Sayı önemli değil. 100 ya da daha az. Çünkü söz konusu sadece gazeteciler değil. Örneğin Büşra Ersanlı’nın içeride olması kimse için inandırıcı değil. Gazeteci, öğrenci, akademisyen ya da siyasetçi… Bu bir adaletsizlik, bir hastalık, demokrasiyle alakası olmayan berbat birşey. Hükumet “bu bizim kontrolümüzde olan birşey değil, yargı bağımsız” dedi. Bence bu ortaya sürülebilir bir sav değil. Bu insanlar, bugün, hükumetin politikası nedeniyle içerideler. Hükumet “bu insanlar neden içeride” sorusunu kendisine de sormalı.

“Tutuklu gazeteci sayısı sekiz ya da 100… Sorun bu değil”
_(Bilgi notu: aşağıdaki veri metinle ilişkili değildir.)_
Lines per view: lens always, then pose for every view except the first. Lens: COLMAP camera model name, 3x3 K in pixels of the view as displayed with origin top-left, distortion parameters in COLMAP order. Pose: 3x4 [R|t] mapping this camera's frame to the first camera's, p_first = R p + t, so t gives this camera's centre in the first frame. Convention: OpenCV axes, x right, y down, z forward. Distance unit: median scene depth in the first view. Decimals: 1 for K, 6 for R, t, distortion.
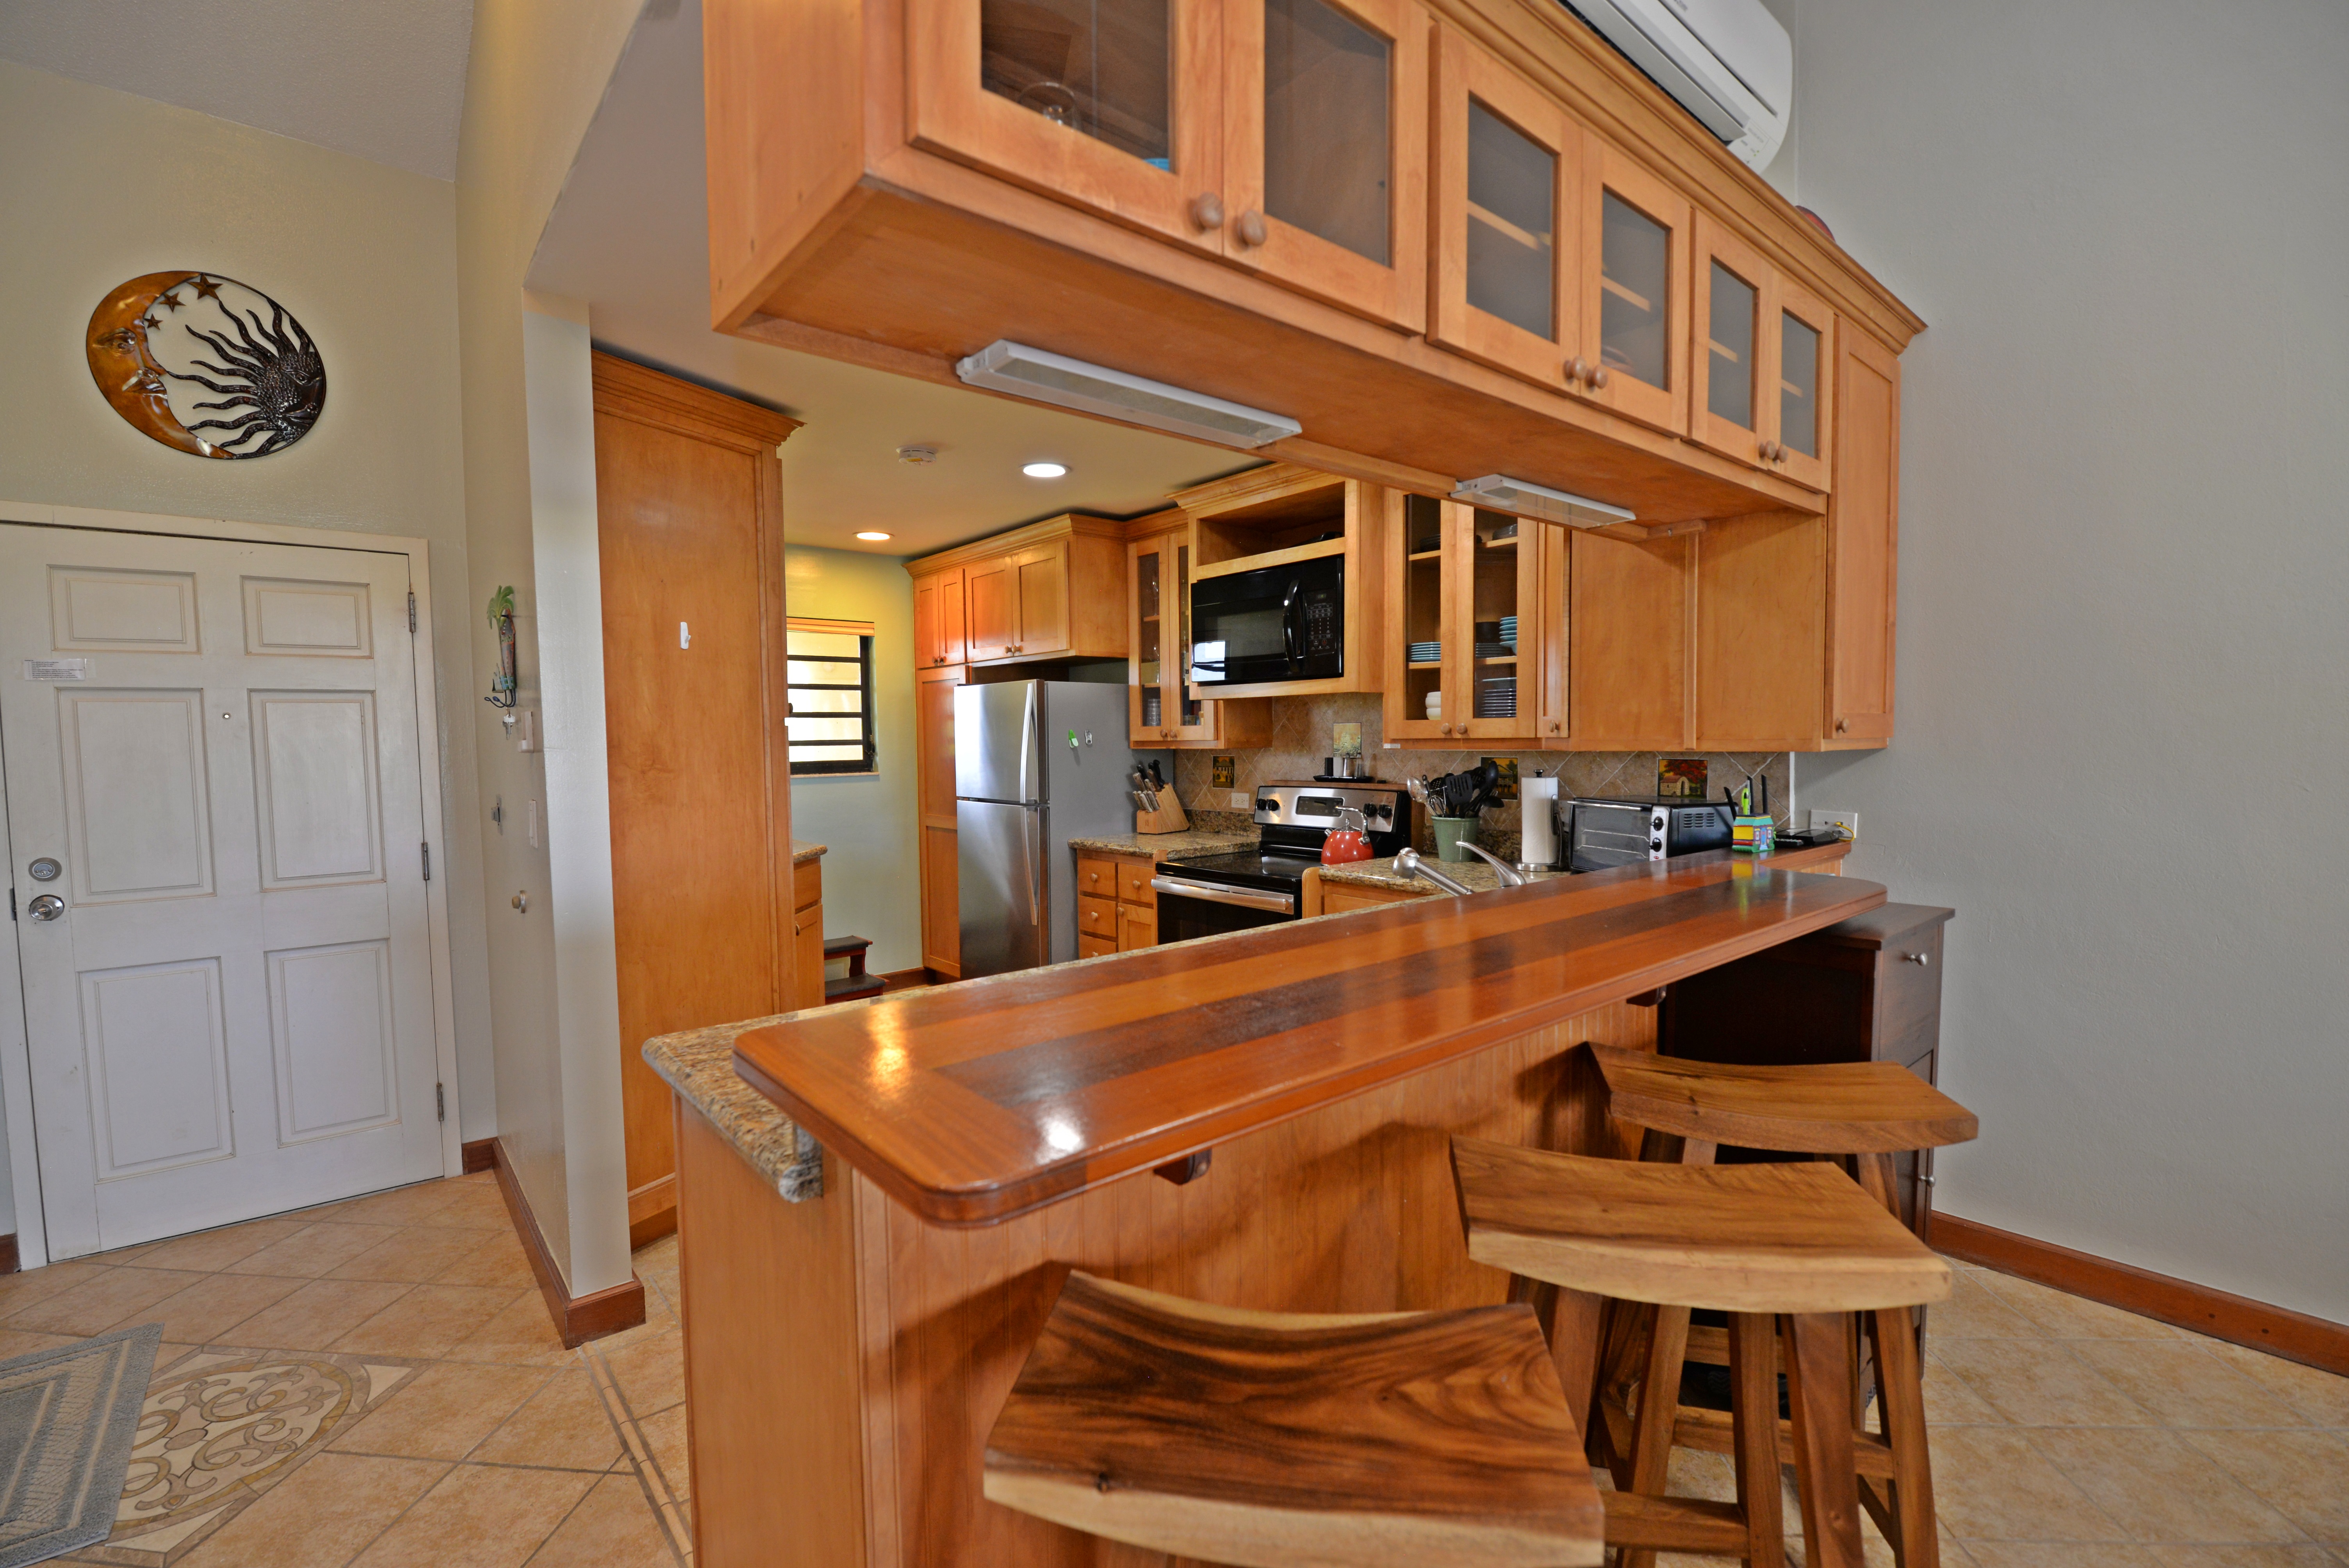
lens RADIAL K [[1029.2, 0, 1169.7], [0, 1029.2, 791.7], [0, 0, 1]] dist [0.000114, -0.010012]
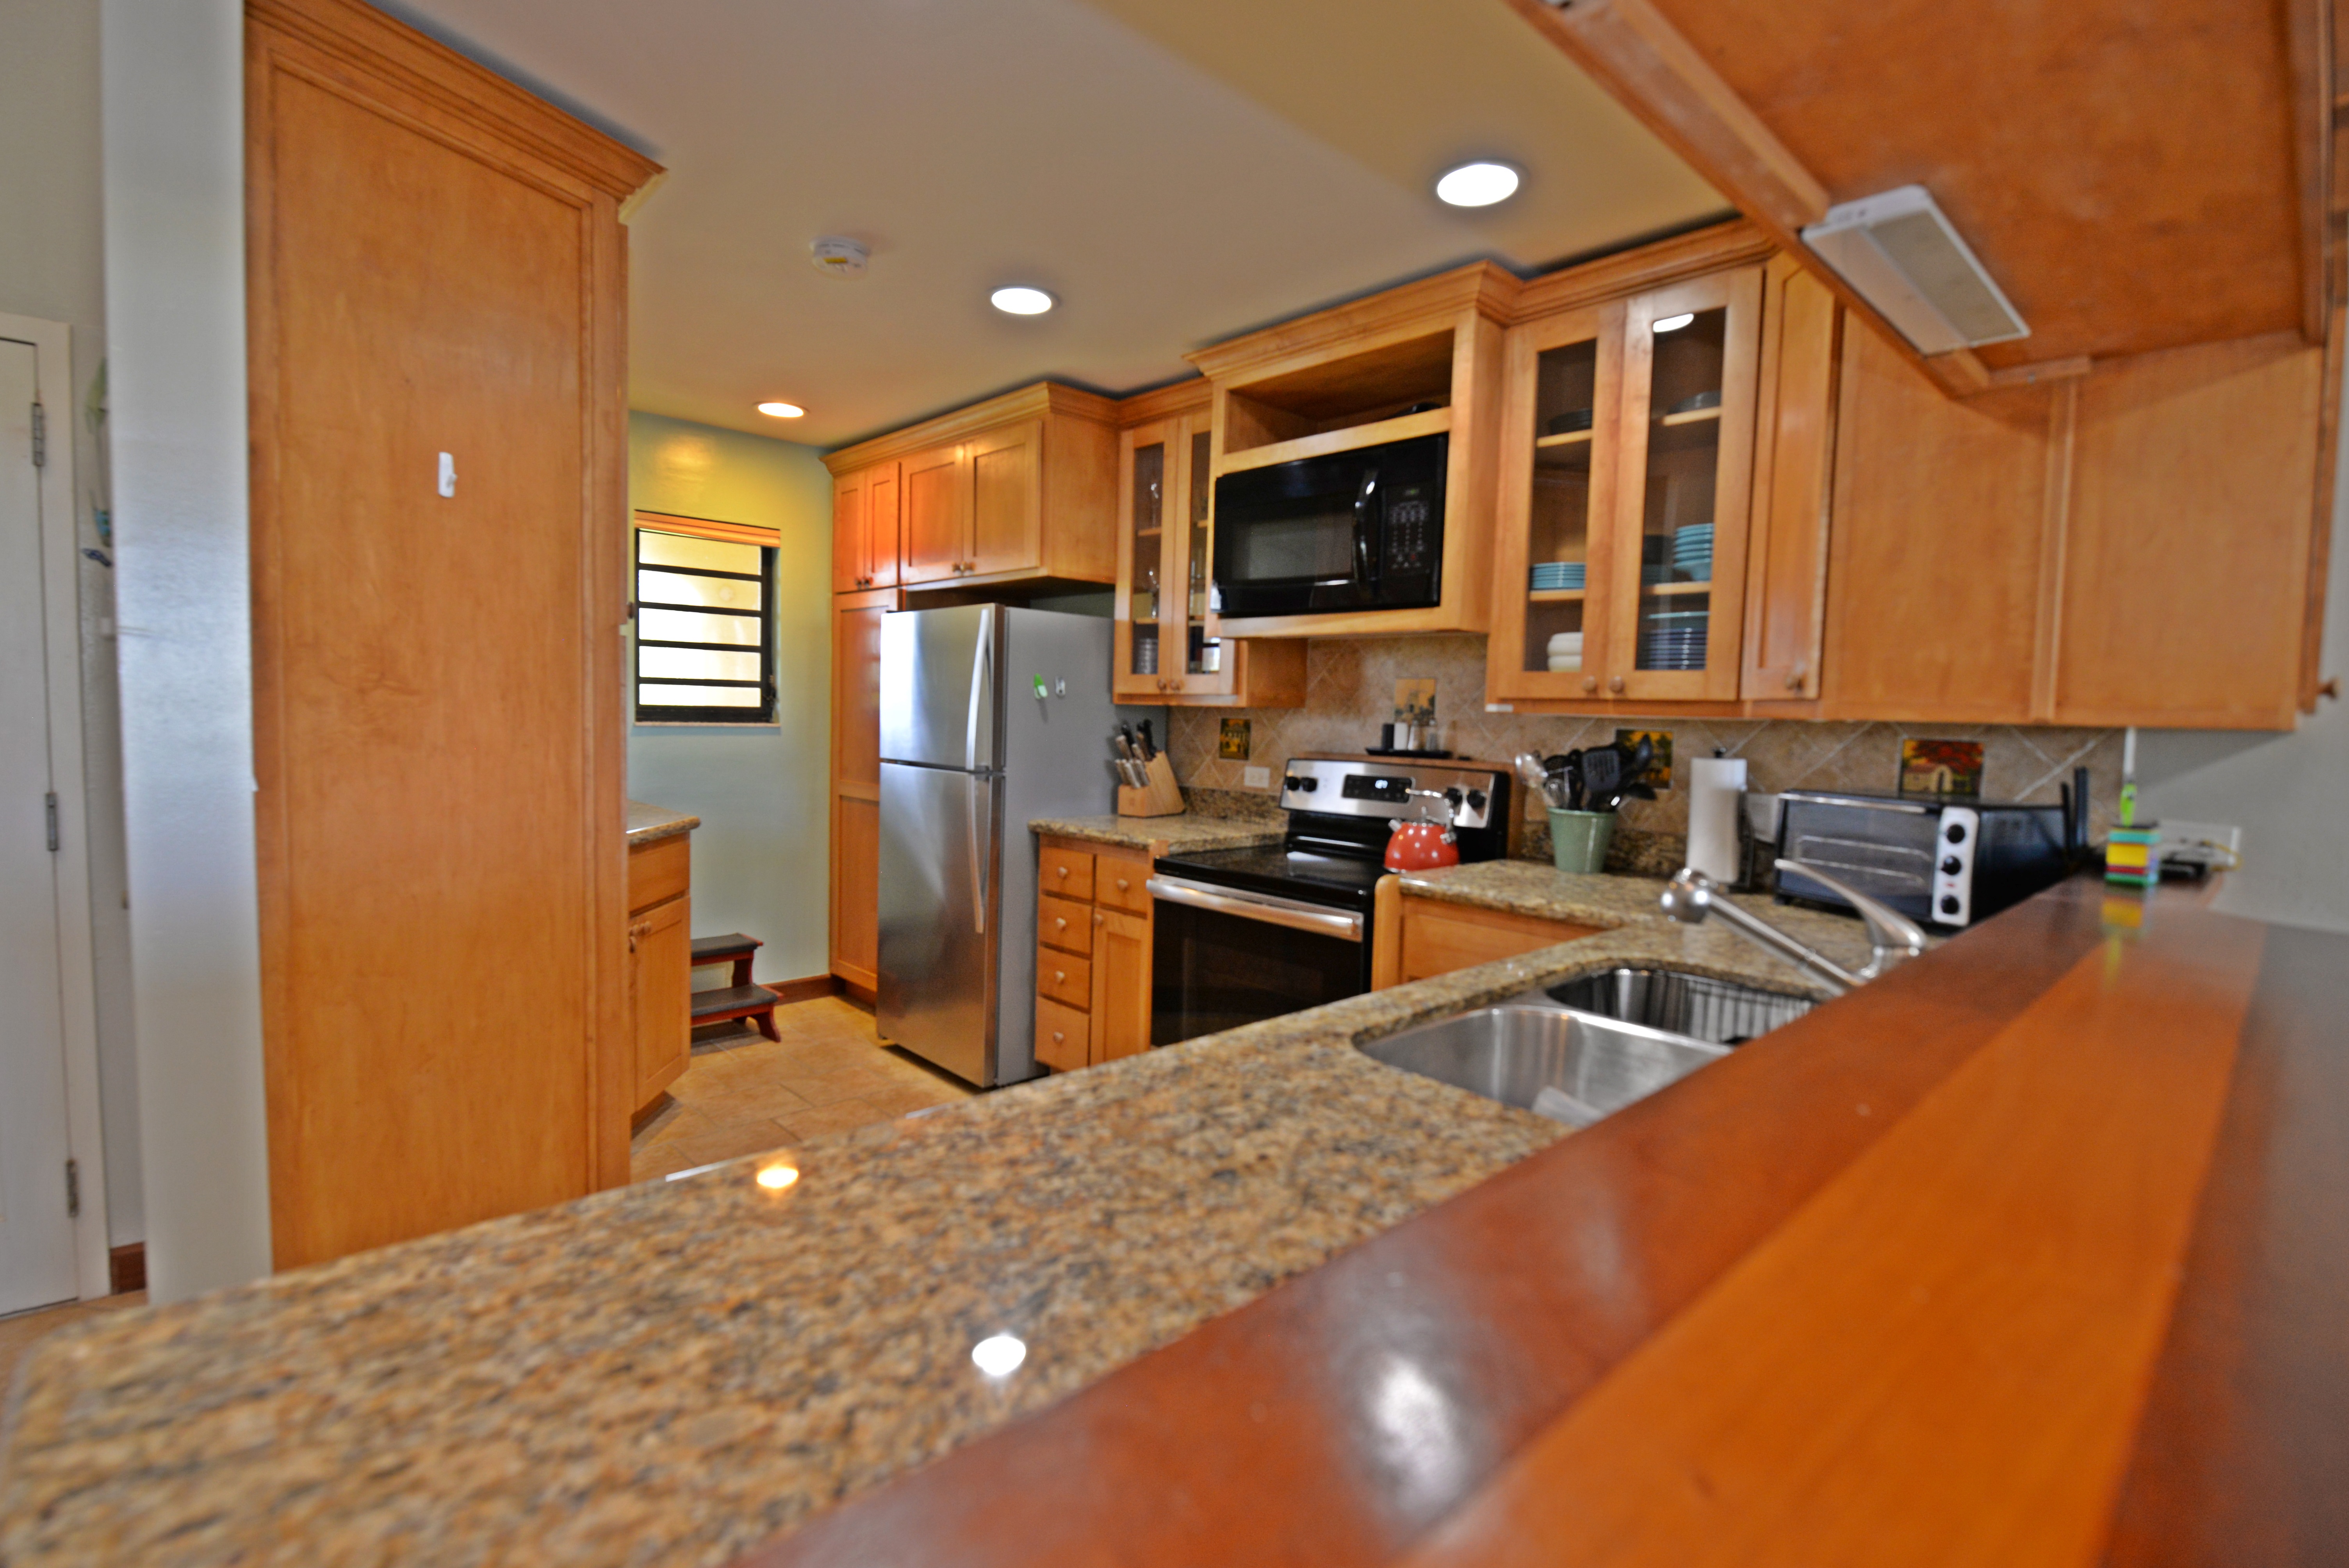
lens RADIAL K [[1080.4, 0, 1157.7], [0, 1080.4, 783.1], [0, 0, 1]] dist [-0.000763, -0.011628]
pose [[0.998163, 0.037192, 0.047835, -0.048317], [-0.037838, 0.999204, 0.012671, 0.006471], [-0.047326, -0.014457, 0.998775, 0.233317]]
Uluslararası gazetecilik örgütleri, basın özgürlüğü hakkında dünya genelinde hazırladıkları raporlarda farklı saiklerle mi haraket ediyorlar? Bulundukları yere göre bazı ülkeleri, örneğin Türkiye’yi kayırıyor olabilir mi? Uluslararası ilgi basın özgürlüğü konusunda bize katkı sağlar mı?
Onlar Tanrı değil, ABD hükûmeti de değil. Sonuçta bir STK. Senin benim gibi adamlar. Hata da yapabilirler. Ama gazeteciliğin güvenli meslek olması için uğraşıyorlar, senin ölmemen ya da tutuklanmaman için. Gazetecileri Koruma Örgütü’nün (CPJ), Türkiye’de 8 gazetecinin tutuklu olduğunu söylemesi Türkiye için zaten yeterince kötü birşey. Hükûmetin de bunu tekrar ediyor olması sürpriz değil. Benim CPJ’e eleştirim, hükûmet kadar sektörü de, medya patronlarını da eleştirmemeleri. Eminim Türkiye’dekiler “CPJ bir Amerikan kuruluşu, Amerika Erdoğan’a yakın ve bu nedenle CPJ Türkiye’yi İran kadar eleştirmiyor” diye düşünüyor. Bu çok saçma. CPJ’i savunmuyorum ama Türkiye değerlendirmesi daha zor bir ülkedir, olan budur.  Tutuklu gazeteci sayısı 8 ya da 100. Bunların hepsini tek tek değerlendirmek gerekir. Durumu açıklamak gerekir. CPJ raporunu yenilemek durumunda; sadece tutuklu gazeteci sayısı açısından değil mesleğin hangi kalitede yapıldığını sorgulamak konusunda.

Söylemek istediğiniz başka birşey var mı?

Hayır. Sanırım yeterince konuştum.

*12 Mart 2012'de -66 yıl sonra- tek baskı yapan ve Birgün gazetesiyle dağıtılan Marko Paşa gazetesinde yer alan röportaj.